- Source:
====

>aren't most galaxies disc shaped?

Uhmm... "yes and no". Most galaxies are disk shaped, but most stars in the universe are in elliptical galaxies, which are "blob-shaped". Elliptical galaxies are really huge, so a relatively small number of them really dominate. For example, the relatively nearby M87 is 200x the mass of the Milky Way.

​

>Not very hard to imagine that since gravity is the force that rules over galaxies, solar systems and planets, then the distribution of stars around the massive object in the galaxy, the distribution of planets around a star, and the rings around a planet, is all from the same force,

Uhmm... "yes and no". Gravity is king, but there is also gas pressure.

This happens to be my area of research, so I hope you won't mind if I take a tangent:

In a pure N-body system with no gas, the long-term evolution is that close encounters between massive particles (e.g. planets, stars) cause random perturbations to the orbits, so over the the system approaches the shape of a blob. You can see this in globular clusters inside the Milky Way, and you see it in elliptical galaxies.

====

- What you need to do:
a) The forum reply about galaxy shapes quotes a comment beginning "Not very hard to imagine." List the things that this comment names as ruled by gravity.
b) Using the forum reply about galaxy shapes, decide whether each statement agrees with it: (i) most stars in the universe are in disk-shaped galaxies; (ii) M87 has 200 times the mass of the Milky Way; (iii) the reply names gas pressure in addition to gravity.
c) Carry on the forum reply about galaxy shapes from its final sentence.

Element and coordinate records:

====

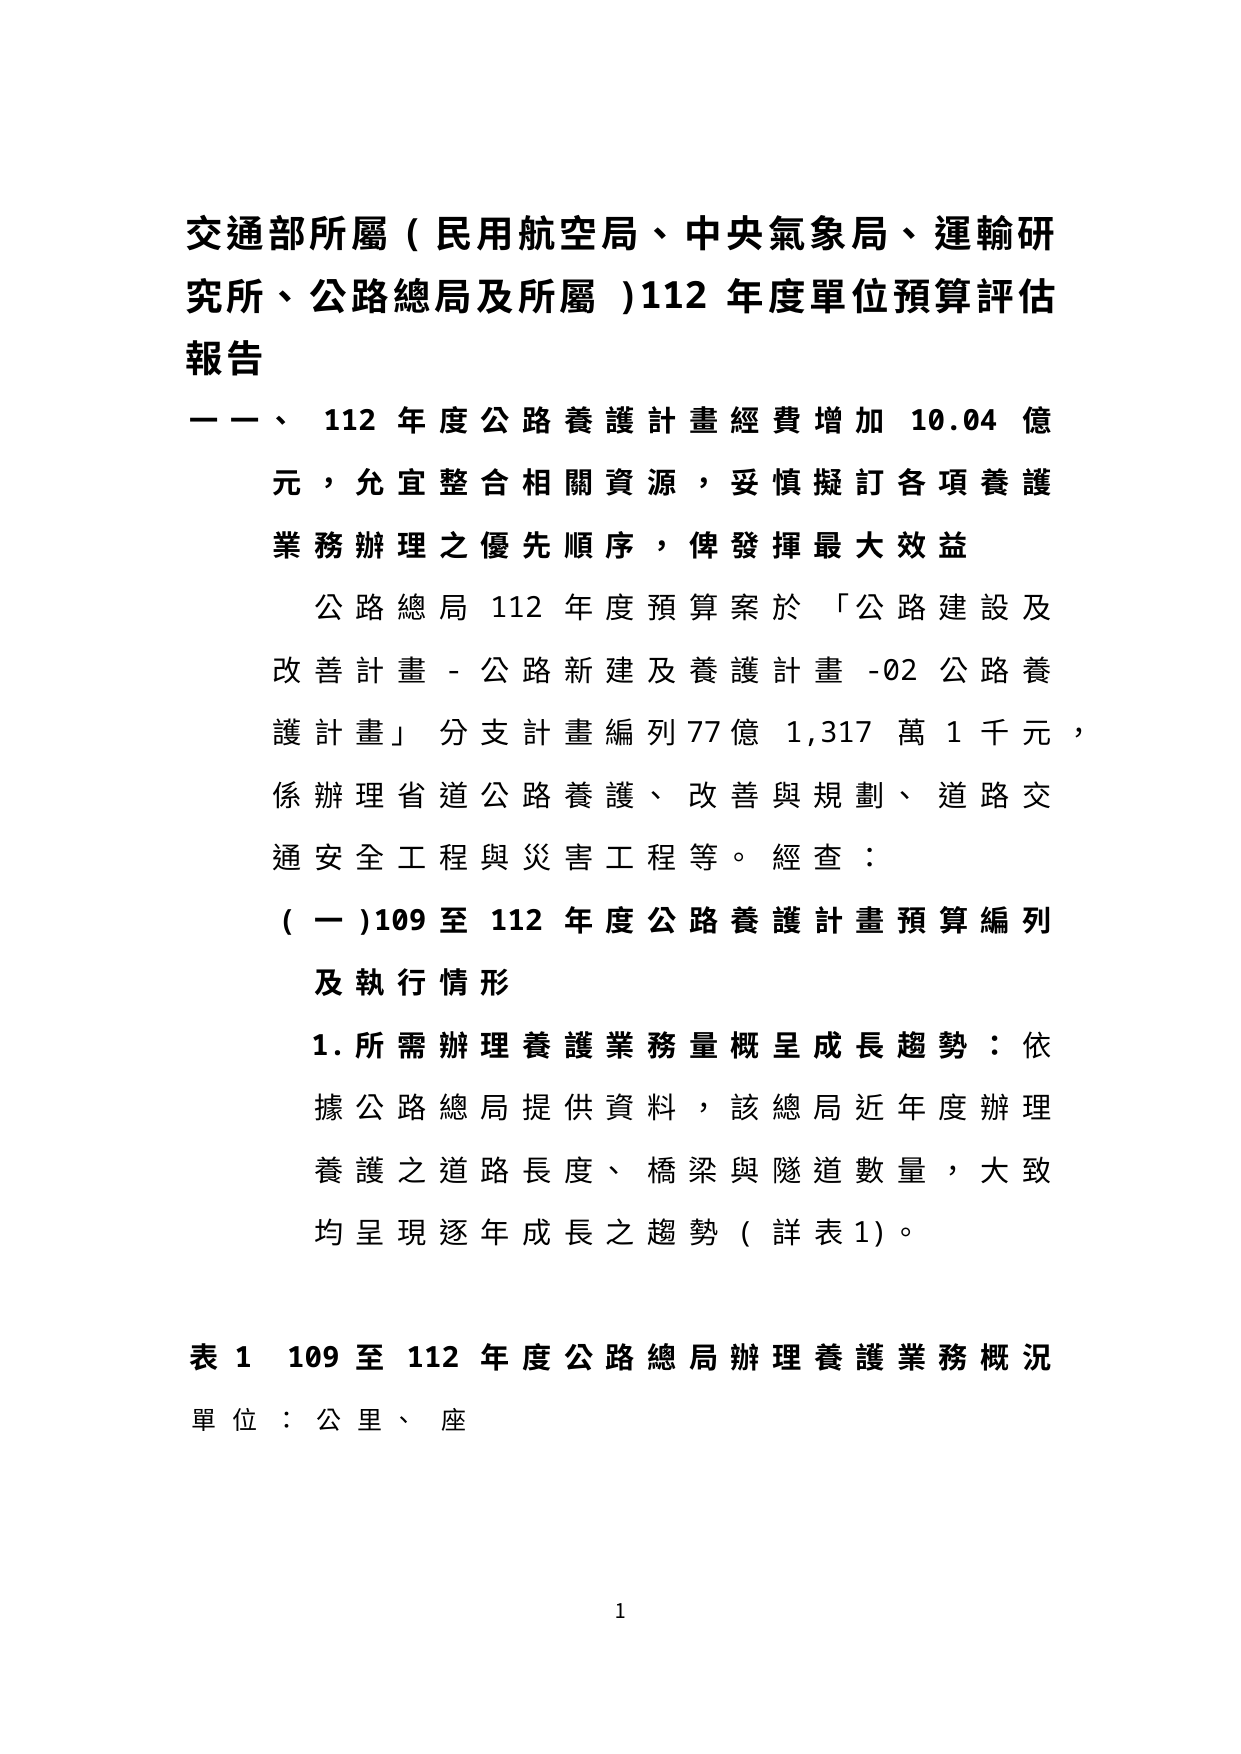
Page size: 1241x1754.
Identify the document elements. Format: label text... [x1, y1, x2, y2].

text 1.所需辦理養護業務量概呈成長趨勢：依據公路總局提供資料，該總局近年度辦理養護之道路長度、橋梁與隧道數量，大致均呈現逐年成長之趨勢(詳表1)。 [271, 1002, 1058, 1252]
text 一一、112年度公路養護計畫經費增加10.04億元，允宜整合相關資源，妥慎擬訂各項養護業務辦理之優先順序，俾發揮最大效益 [183, 377, 1058, 564]
text (一)109至112年度公路養護計畫預算編列及執行情形 [242, 877, 1058, 1002]
text 交通部所屬(民用航空局、中央氣象局、運輸研究所、公路總局及所屬)112年度單位預算評估報告 [183, 189, 1058, 377]
text 公路總局112年度預算案於「公路建設及改善計畫-公路新建及養護計畫-02公路養護計畫」分支計畫編列77億1,317萬1千元，係辦理省道公路養護、改善與規劃、道路交通安全工程與災害工程等。經查： [242, 564, 1058, 877]
text 表1 109至112年度公路總局辦理養護業務概況 單位：公里、座 [168, 1314, 1058, 1439]
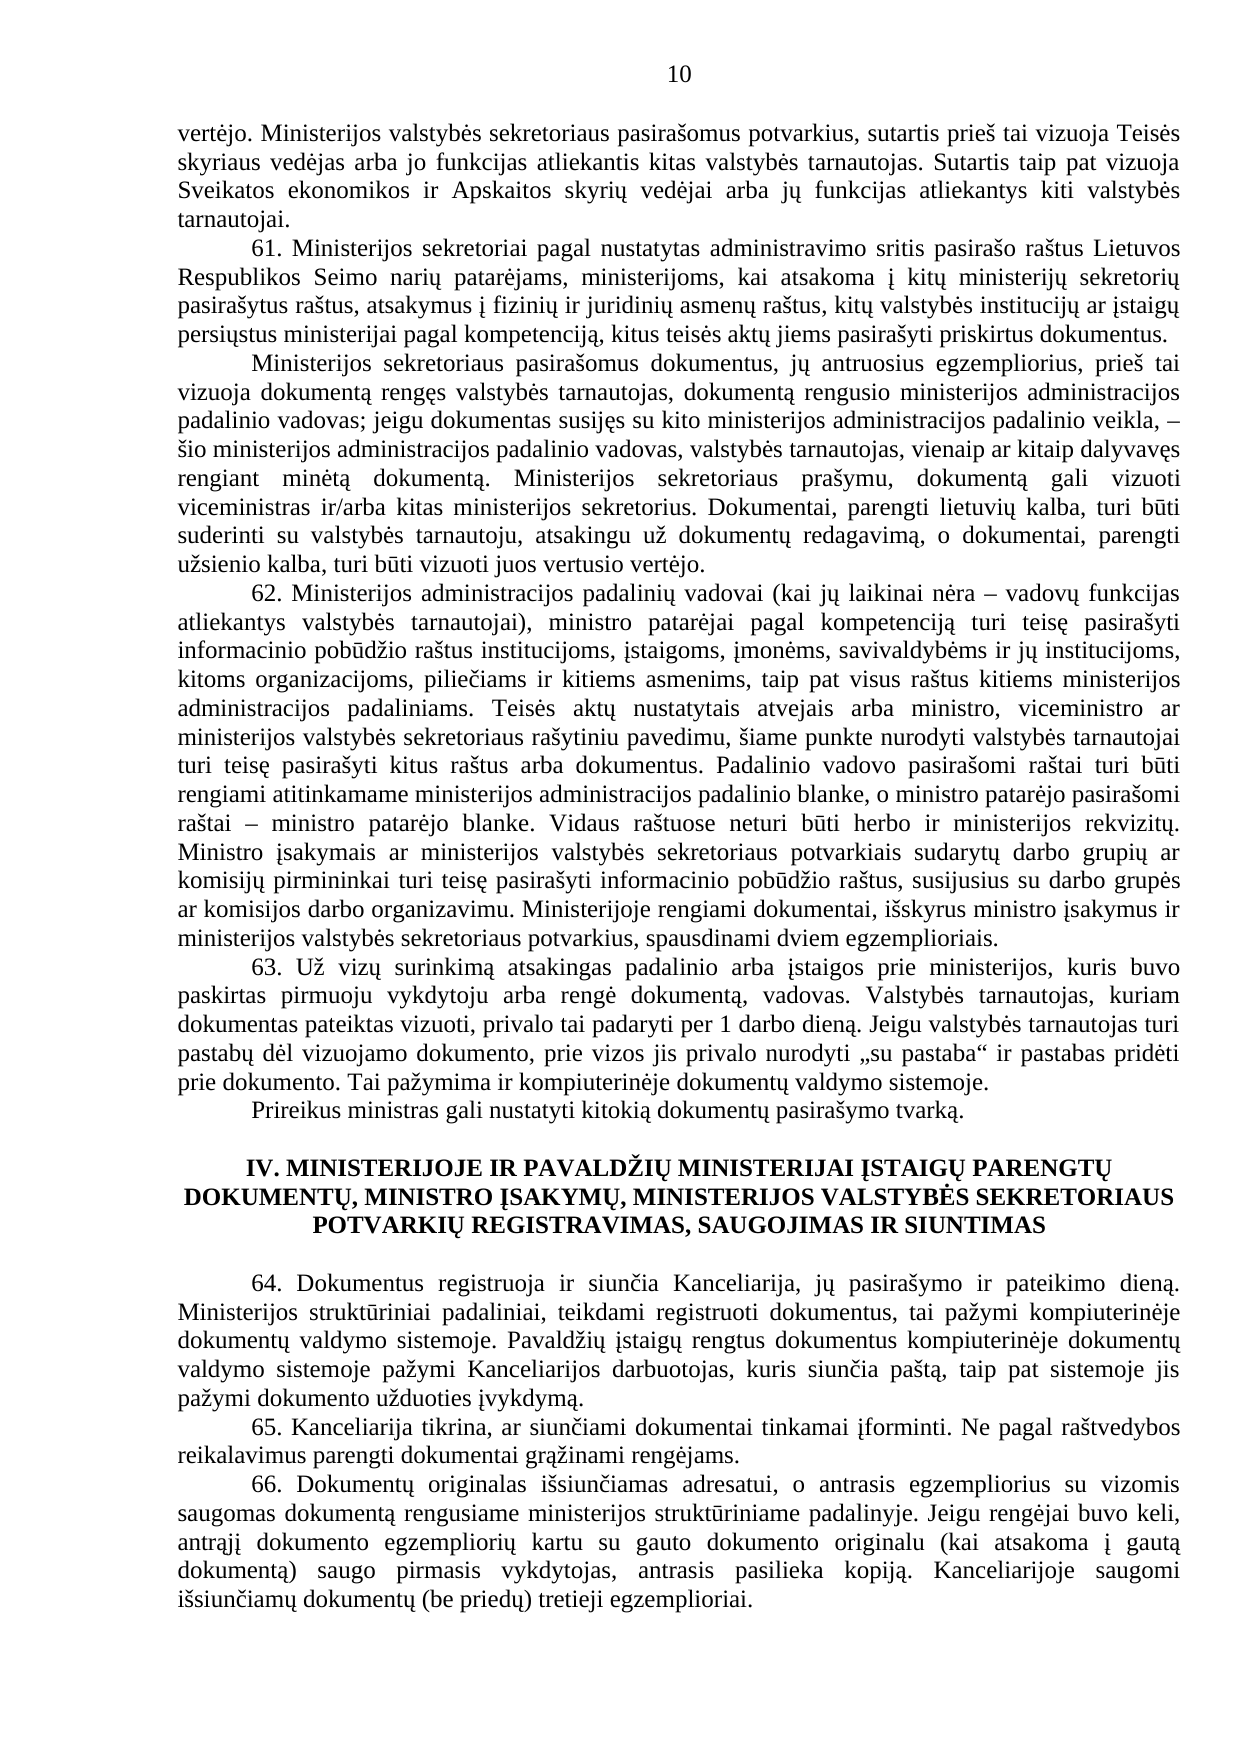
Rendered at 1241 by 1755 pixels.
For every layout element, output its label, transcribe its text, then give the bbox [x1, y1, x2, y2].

text 63. Už vizų surinkimą atsakingas padalinio arba įstaigos prie ministerijos, kuris buvo paskirtas pirmuoju vykdytoju arba rengė dokumentą, vadovas. Valstybės tarnautojas, kuriam dokumentas pateiktas vizuoti, privalo tai padaryti per 1 darbo dieną. Jeigu valstybės tarnautojas turi pastabų dėl vizuojamo dokumento, prie vizos jis privalo nurodyti „su pastaba“ ir pastabas pridėti prie dokumento. Tai pažymima ir kompiuterinėje dokumentų valdymo sistemoje. [177, 952, 1181, 1096]
text 66. Dokumentų originalas išsiunčiamas adresatui, o antrasis egzempliorius su vizomis saugomas dokumentą rengusiame ministerijos struktūriniame padalinyje. Jeigu rengėjai buvo keli, antrąjį dokumento egzempliorių kartu su gauto dokumento originalu (kai atsakoma į gautą dokumentą) saugo pirmasis vykdytojas, antrasis pasilieka kopiją. Kanceliarijoje saugomi išsiunčiamų dokumentų (be priedų) tretieji egzemplioriai. [177, 1469, 1181, 1613]
text 61. Ministerijos sekretoriai pagal nustatytas administravimo sritis pasirašo raštus Lietuvos Respublikos Seimo narių patarėjams, ministerijoms, kai atsakoma į kitų ministerijų sekretorių pasirašytus raštus, atsakymus į fizinių ir juridinių asmenų raštus, kitų valstybės institucijų ar įstaigų persiųstus ministerijai pagal kompetenciją, kitus teisės aktų jiems pasirašyti priskirtus dokumentus. [177, 233, 1181, 348]
text 65. Kanceliarija tikrina, ar siunčiami dokumentai tinkamai įforminti. Ne pagal raštvedybos reikalavimus parengti dokumentai grąžinami rengėjams. [177, 1412, 1181, 1469]
text IV. MINISTERIJOJE IR PAVALDŽIŲ MINISTERIJAI ĮSTAIGŲ PARENGTŲ DOKUMENTŲ, MINISTRO ĮSAKYMŲ, MINISTERIJOS VALSTYBĖS SEKRETORIAUS POTVARKIŲ REGISTRAVIMAS, SAUGOJIMAS IR SIUNTIMAS [177, 1153, 1181, 1239]
text 62. Ministerijos administracijos padalinių vadovai (kai jų laikinai nėra – vadovų funkcijas atliekantys valstybės tarnautojai), ministro patarėjai pagal kompetenciją turi teisę pasirašyti informacinio pobūdžio raštus institucijoms, įstaigoms, įmonėms, savivaldybėms ir jų institucijoms, kitoms organizacijoms, piliečiams ir kitiems asmenims, taip pat visus raštus kitiems ministerijos administracijos padaliniams. Teisės aktų nustatytais atvejais arba ministro, viceministro ar ministerijos valstybės sekretoriaus rašytiniu pavedimu, šiame punkte nurodyti valstybės tarnautojai turi teisę pasirašyti kitus raštus arba dokumentus. Padalinio vadovo pasirašomi raštai turi būti rengiami atitinkamame ministerijos administracijos padalinio blanke, o ministro patarėjo pasirašomi raštai – ministro patarėjo blanke. Vidaus raštuose neturi būti herbo ir ministerijos rekvizitų. Ministro įsakymais ar ministerijos valstybės sekretoriaus potvarkiais sudarytų darbo grupių ar komisijų pirmininkai turi teisę pasirašyti informacinio pobūdžio raštus, susijusius su darbo grupės ar komisijos darbo organizavimu. Ministerijoje rengiami dokumentai, išskyrus ministro įsakymus ir ministerijos valstybės sekretoriaus potvarkius, spausdinami dviem egzemplioriais. [177, 578, 1181, 952]
text Ministerijos sekretoriaus pasirašomus dokumentus, jų antruosius egzempliorius, prieš tai vizuoja dokumentą rengęs valstybės tarnautojas, dokumentą rengusio ministerijos administracijos padalinio vadovas; jeigu dokumentas susijęs su kito ministerijos administracijos padalinio veikla, – šio ministerijos administracijos padalinio vadovas, valstybės tarnautojas, vienaip ar kitaip dalyvavęs rengiant minėtą dokumentą. Ministerijos sekretoriaus prašymu, dokumentą gali vizuoti viceministras ir/arba kitas ministerijos sekretorius. Dokumentai, parengti lietuvių kalba, turi būti suderinti su valstybės tarnautoju, atsakingu už dokumentų redagavimą, o dokumentai, parengti užsienio kalba, turi būti vizuoti juos vertusio vertėjo. [177, 348, 1181, 578]
text Prireikus ministras gali nustatyti kitokią dokumentų pasirašymo tvarką. [177, 1096, 1181, 1124]
text vertėjo. Ministerijos valstybės sekretoriaus pasirašomus potvarkius, sutartis prieš tai vizuoja Teisės skyriaus vedėjas arba jo funkcijas atliekantis kitas valstybės tarnautojas. Sutartis taip pat vizuoja Sveikatos ekonomikos ir Apskaitos skyrių vedėjai arba jų funkcijas atliekantys kiti valstybės tarnautojai. [177, 118, 1181, 233]
text 64. Dokumentus registruoja ir siunčia Kanceliarija, jų pasirašymo ir pateikimo dieną. Ministerijos struktūriniai padaliniai, teikdami registruoti dokumentus, tai pažymi kompiuterinėje dokumentų valdymo sistemoje. Pavaldžių įstaigų rengtus dokumentus kompiuterinėje dokumentų valdymo sistemoje pažymi Kanceliarijos darbuotojas, kuris siunčia paštą, taip pat sistemoje jis pažymi dokumento užduoties įvykdymą. [177, 1268, 1181, 1412]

====

- Results in order:
a) galaxies, solar systems, planets

b)
(i) No: "but most stars in the universe are in elliptical galaxies"
(ii) Yes: "the relatively nearby M87 is 200x the mass of the Milky Way"
(iii) Yes: "Gravity is king, but there is also gas pressure."

c)
The reason disk galaxies and planetary systems don't look like that is that they were originally made from a gas cloud. In a gas cloud, gas particles collide with each other, and that tends to remove the random motions. So you are left with only the average motion, corresponding to the "net" angular momentum of the system. And that's how you get those clean, flat disks. The disk around a black hole is the same.

Gravity Only = Blob

Gravity + Gas = Disk

Today the solar system has almost no gas, and the Milky Way has already used up 99% of its gas. But because the planets and the stars were born in the gas, their present orbits reflect the shape of that gas. But if you look within the Milky Way, you will see that the oldest stars have more random orbits, making a thicker disk than the one made by the youngest stars. These are in fact called the thick disk and the thin disk.

Oh, and I just thought of another example. The galactic bulge of the Milky Way has a very large star density and it is very old, and that's why it looks like a blob. It's like a mini elliptical galaxy.

​

>Maybe if the massive thing at the middle wasn't rotating it wouldn't spread out into a disc, i'm no astrophysician.

I mean this in the kindest possible way: The term is "astrophysicist".

A physician is a type of doctor (what can I say? English makes no sense).

A physicist is a scientist that studies physics.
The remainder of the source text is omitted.